6. Clickstream and search-based generators. Wide nets can be mined using AI filters of human activity, leaning on billions of clickstream records. These methods deliver scale and act as a completeness backstop, surfacing long-tail phrasings that human methods can miss. However, also drift off-category quickly and spit out robotic strings, which earns them last place and heavy curation before use.

There is a caveat. There is no public, verified data that tracks how many daily prompts are brand new across LLM platforms like ChatGPT, which fields about 2.5 billion requests per day. However, looking at the closest equivalent, traditional search engines, Google famously estimates that roughly 15% of queries it receives every single day are entirely new. Keeping that in mind, 1.5 billion clickstream records starts to look like a useful-but-incomplete signal, designed for an investor deck.

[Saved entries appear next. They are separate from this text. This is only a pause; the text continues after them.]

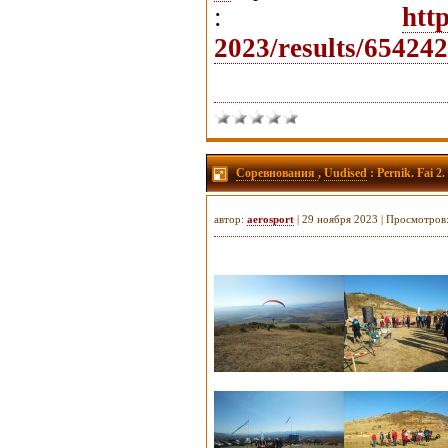
:
htt
2023/results/65424
Соревнования
,
Uudised
: Pernik. Fai 2
автор:
aerosport
| 29 ноября 2023 | Просмотров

Lily Ray of Algorythmic and Amsive shared a clean version of the synthetic move: take keywords already carrying real search volume and turn each into the natural-language question a person would speak, preserving the intent type, at scale. Her caveat anchors the category, since every prompt-selection method has limits, which is exactly why the sources must work together. Also, keep in mind the forever-paradigm: millions of searches that were never tendered before today now occur every day.

7. Closing the loop. LLM answers themselves become a source. AI responses name entities, comparisons, and angles outside your original seed set, so read them back out and fan the next round from them. The method self-corrects and surfaces competitors you had no reason to track. Its ceiling is the first round’s coverage, so it sharpens an existing set and works best once the other sources have done their job.

8. Here are a few more (of many sources) for building your question-space algorithm: Google Maps Contributor Reviews, Google Maps Reviews, Google Hotels Reviews, Apple App Store Reviews, OpenTable Reviews, Tripadvisor Reviews, Walmart Reviews, The Home Depot Reviews, Yelp Reviews, Google Locals, Google Local Services, Google Maps, Google Maps Photos, Google Maps Posts, Google Hotels, Google Hotels Photos, Amazon Products, Walmart Products, The Home Depot Products, eBay Products, Google Shopping, Google Immersive Products, Google Play Products, Google Play Stores, Google Play Books, Google Play Games, Google Play Movies, Apple App Store Products, Tripadvisor Places, Yelp Places, OpenTable, Facebook Profiles, Instagram Profiles, YouTube Searches, YouTube Videos, YouTube Video Transcripts, Google Forums, Google Searches, Bing Searches, DuckDuckGo Searches, Brave AI Modes, Google AI Overviews, Google AI Modes

Prompt fanning is the discipline of defining the right question-space before measuring AI visibility, because every downstream “rank,” citation, mention, or competitive comparison depends on the quality and provenance of the prompts being tested. Durable programs combine first-party customer language, FAQs, support data, search behavior, community conversations, reviews, analyst judgment, clickstream signals, and LLM feedback loops to build a thematic prompt clusters set broadly enough to reflect real buyer curiosity and sufficiently specific to stay grounded in the first-party brand’s reality.

Off-the-shelf tools can help, but serious AIO, AEO, and LLM visibility measurement requires client-by-client augmentation, multi-model testing at scale, repeatable methodology, and honest reporting across noisy distributions rather than false certainty from a single metric.

The opportunity for executives is to stop chasing AI visibility screenshots and start building a defensible, provenance-backed system for understanding where the brand appears, where competitors win, and which question clusters deserve action.